I used Fastai vision per the Fastbook example. I got very good accuracy without any additional params.
However, I got less than 80% accuracy when I used PyTorch (modified udacity tutorial code).

  1. How to see learner’s params including lr value? learn.summary() shows optim & loss func. I would like to know what is the exact lr.

  2. Fastai used Adam and FlattenedLoss of CrossEntropyLoss(). However, udacity used Adam and CrossEntropyLoss(). Is that the reason that Fastai is better?

  3. I used ‘train’ & ‘val’ directories for Fastai, and ‘train’ & ‘test’ directories for udacity. Is that the reason I get different results?

Here are two notebooks related to my question:

  1. Fastai notebook:
    https://github.com/drniwech/deep.learning/blob/main/kaggle/chest-xray-pneumonia-with-fast-ai-vision.ipynb
  2. udacity notebook:
    https://github.com/drniwech/deep.learning/blob/main/kaggle/chest-xray-pneumonia-transfer-learning-ud-pytorch.ipynb

I would appreciate it if you can help me with this.

Thank you
Niwech

Hi @lukemshepherd,

First of all, thank you so much for your help. I will change the params per your suggestions and rerun to see if it gives any good result like fastai.

I reviewed chapter 7 again and realized that fastai has default stuff (Normalization, test-time-augmented images). I will try with different params to see how far I can mimic fastai.
I did change the Normalization to mean = [0.485, 0.456, 0.406] and std = [0.229, 0.224, 0.225] per Pytorch document. However, no improvement in the result.

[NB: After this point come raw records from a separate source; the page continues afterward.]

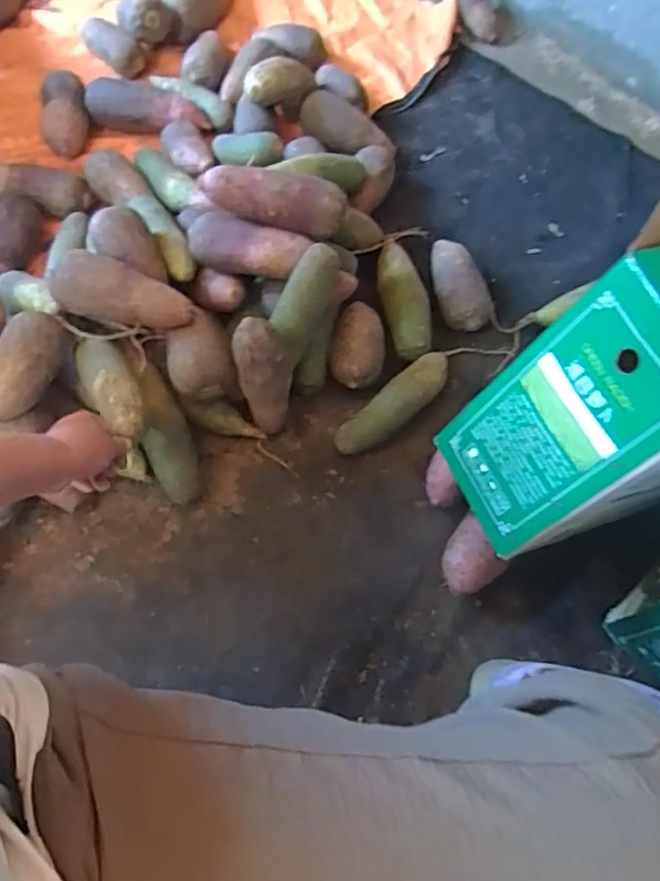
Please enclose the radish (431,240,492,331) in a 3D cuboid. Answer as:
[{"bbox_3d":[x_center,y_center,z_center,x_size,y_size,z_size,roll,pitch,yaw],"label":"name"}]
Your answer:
[{"bbox_3d":[0.181,-0.224,0.927,0.069,0.063,0.156,-18,66,-11],"label":"radish"}]

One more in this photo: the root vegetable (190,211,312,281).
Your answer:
[{"bbox_3d":[-0.107,-0.242,0.804,0.152,0.057,0.050,14,64,4],"label":"root vegetable"}]

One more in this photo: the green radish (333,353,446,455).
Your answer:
[{"bbox_3d":[0.088,-0.045,0.844,0.191,0.045,0.050,-40,72,-20],"label":"green radish"}]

One thing that I notice is image augmentation. I used RandomResizeCrop(224). However, “By default, fastai will use the unaugmented center crop image plus four randomly augmented images.” I’m not sure how to apply the same strategy though.

Thank you

There’s a bit more to this too. fine_tune isn’t simply calling fit. It’s following Leslie Smith’s One-Cycle policy twice. First frozen (so the backbone of the model is frozen, and only the head is trained), then unfrozen (as @lukemshepherd mentioned, the entire model). On top of this fastai has different layer groups which are utilized in the optimizer, and each can get a slightly different learning rate depending on what is passed in (which is why we can do something like lr = slice(1e-3, 1e-4). To have a better comparison you should either mimic the one-cycle policy, or just train fastai completely unfrozen with fit.

1 Like

Hi @muellerzr,

Thank you for your recommendations. It looks like I won’t be able to beat fastai magic easily.
Do you know if anyone ever uses fastai to compete at Kaggle?